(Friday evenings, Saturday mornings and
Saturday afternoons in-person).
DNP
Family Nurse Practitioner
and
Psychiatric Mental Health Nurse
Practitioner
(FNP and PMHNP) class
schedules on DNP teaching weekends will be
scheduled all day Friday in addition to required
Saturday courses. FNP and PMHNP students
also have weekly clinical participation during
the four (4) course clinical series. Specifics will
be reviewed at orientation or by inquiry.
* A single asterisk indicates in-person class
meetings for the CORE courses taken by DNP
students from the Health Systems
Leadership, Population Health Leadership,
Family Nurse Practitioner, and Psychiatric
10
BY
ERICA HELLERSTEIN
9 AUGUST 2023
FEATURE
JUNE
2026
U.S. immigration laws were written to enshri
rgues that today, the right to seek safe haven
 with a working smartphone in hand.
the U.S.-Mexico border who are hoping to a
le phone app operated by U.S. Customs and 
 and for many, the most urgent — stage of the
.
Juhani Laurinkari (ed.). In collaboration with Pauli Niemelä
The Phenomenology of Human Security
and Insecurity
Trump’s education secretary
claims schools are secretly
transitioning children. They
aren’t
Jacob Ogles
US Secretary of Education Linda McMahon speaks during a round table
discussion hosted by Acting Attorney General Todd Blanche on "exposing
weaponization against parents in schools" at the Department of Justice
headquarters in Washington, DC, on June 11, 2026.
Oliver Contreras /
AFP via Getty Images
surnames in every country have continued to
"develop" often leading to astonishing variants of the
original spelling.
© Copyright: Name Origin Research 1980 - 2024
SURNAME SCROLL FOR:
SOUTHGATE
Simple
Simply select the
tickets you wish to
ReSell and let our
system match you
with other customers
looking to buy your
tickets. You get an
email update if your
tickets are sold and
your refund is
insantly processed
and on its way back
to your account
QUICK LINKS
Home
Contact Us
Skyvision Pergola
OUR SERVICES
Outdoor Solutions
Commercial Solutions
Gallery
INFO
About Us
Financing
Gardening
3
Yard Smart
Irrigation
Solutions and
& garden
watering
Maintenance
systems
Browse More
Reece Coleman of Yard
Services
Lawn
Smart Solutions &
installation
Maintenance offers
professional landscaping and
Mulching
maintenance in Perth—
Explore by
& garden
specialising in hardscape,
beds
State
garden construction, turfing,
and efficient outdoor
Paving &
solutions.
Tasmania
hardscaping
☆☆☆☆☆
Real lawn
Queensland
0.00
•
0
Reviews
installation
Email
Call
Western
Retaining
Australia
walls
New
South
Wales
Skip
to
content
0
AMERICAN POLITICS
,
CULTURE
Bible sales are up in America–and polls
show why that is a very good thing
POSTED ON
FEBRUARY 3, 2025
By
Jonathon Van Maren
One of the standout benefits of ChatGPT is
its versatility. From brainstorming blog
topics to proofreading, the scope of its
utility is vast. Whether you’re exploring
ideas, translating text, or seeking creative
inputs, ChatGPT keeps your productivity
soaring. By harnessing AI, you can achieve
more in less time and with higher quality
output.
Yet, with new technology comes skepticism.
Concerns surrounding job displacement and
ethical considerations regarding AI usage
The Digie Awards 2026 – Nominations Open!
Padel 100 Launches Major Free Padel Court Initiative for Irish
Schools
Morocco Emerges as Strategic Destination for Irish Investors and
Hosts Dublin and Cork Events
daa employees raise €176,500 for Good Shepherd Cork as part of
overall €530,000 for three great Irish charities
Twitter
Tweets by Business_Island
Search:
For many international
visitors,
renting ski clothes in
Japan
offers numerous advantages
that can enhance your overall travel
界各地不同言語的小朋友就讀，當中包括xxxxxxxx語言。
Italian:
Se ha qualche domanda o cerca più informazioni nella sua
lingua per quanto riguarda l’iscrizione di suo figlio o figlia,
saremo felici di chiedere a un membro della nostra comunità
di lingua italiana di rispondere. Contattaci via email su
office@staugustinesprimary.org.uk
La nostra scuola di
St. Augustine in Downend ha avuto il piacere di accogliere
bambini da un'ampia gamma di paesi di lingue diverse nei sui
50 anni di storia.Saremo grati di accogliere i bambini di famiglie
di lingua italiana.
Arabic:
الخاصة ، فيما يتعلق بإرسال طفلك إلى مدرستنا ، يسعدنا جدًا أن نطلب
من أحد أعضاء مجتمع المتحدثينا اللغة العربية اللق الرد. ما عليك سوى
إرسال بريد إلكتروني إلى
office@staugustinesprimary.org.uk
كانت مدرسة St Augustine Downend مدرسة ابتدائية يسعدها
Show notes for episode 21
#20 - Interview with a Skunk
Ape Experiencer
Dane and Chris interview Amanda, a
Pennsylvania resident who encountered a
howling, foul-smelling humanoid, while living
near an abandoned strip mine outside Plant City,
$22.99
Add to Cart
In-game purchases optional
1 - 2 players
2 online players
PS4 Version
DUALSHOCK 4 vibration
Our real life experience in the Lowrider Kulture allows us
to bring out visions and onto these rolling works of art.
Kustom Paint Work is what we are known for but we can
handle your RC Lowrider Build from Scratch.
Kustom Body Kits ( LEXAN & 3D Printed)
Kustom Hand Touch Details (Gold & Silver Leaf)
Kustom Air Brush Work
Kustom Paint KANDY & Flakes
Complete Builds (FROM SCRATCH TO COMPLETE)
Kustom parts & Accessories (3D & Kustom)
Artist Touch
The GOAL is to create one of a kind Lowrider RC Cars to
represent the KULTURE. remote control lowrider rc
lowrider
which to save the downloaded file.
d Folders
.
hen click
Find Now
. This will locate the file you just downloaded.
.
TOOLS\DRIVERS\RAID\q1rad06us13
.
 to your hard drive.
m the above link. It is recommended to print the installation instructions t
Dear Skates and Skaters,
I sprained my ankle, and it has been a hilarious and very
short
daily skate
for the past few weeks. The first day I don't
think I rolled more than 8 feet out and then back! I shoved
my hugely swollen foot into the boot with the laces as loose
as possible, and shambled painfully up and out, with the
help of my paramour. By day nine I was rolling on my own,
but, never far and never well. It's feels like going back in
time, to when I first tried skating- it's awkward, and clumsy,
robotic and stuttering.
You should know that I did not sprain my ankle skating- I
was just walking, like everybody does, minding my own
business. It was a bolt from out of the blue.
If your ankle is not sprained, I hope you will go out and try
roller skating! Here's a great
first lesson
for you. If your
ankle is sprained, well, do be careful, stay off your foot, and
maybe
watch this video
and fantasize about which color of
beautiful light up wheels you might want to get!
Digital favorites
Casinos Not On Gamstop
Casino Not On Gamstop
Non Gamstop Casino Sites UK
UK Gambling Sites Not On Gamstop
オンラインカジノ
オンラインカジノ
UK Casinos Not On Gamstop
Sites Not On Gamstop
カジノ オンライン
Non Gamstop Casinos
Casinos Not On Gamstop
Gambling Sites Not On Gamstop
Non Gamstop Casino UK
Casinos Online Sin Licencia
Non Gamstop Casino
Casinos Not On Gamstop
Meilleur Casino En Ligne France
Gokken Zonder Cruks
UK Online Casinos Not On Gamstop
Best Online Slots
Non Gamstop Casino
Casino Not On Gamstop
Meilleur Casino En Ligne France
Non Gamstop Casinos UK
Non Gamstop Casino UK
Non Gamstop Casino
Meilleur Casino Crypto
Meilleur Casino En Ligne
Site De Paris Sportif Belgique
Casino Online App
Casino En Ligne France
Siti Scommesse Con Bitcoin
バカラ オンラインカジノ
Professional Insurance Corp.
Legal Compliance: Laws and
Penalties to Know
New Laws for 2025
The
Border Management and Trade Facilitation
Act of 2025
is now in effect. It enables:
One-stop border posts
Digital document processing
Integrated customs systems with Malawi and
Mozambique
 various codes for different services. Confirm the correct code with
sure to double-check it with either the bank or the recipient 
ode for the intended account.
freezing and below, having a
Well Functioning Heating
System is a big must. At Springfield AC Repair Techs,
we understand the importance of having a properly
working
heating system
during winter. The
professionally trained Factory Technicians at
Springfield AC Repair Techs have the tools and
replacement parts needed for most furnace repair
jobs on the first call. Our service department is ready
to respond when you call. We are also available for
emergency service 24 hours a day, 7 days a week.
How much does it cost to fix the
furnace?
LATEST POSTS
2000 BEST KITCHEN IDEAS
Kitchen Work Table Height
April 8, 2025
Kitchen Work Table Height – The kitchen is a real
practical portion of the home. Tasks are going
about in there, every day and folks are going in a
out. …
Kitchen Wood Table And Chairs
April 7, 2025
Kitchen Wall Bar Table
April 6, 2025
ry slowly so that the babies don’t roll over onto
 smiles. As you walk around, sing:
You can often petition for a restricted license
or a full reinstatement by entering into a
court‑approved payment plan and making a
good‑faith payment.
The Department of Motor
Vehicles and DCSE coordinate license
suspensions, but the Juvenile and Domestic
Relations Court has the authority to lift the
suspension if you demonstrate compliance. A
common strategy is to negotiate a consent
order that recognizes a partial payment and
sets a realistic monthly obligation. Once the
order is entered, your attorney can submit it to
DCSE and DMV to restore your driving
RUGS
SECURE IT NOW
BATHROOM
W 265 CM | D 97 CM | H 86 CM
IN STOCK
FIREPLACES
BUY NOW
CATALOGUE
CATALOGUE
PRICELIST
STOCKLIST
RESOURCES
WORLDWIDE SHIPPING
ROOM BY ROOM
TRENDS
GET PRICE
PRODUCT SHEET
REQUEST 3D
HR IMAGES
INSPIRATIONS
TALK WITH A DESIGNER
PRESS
════════
- **Work item**
Retype the records above, but only those lines that fall between the line containing "April 8, 2025" and the line containing "You can often", with both of those lines included, exactly as written.

- **Answer box**
April 8, 2025
Kitchen Work Table Height – The kitchen is a real
practical portion of the home. Tasks are going
about in there, every day and folks are going in a
out. …
Kitchen Wood Table And Chairs
April 7, 2025
Kitchen Wall Bar Table
April 6, 2025
ry slowly so that the babies don’t roll over onto
 smiles. As you walk around, sing:
You can often petition for a restricted license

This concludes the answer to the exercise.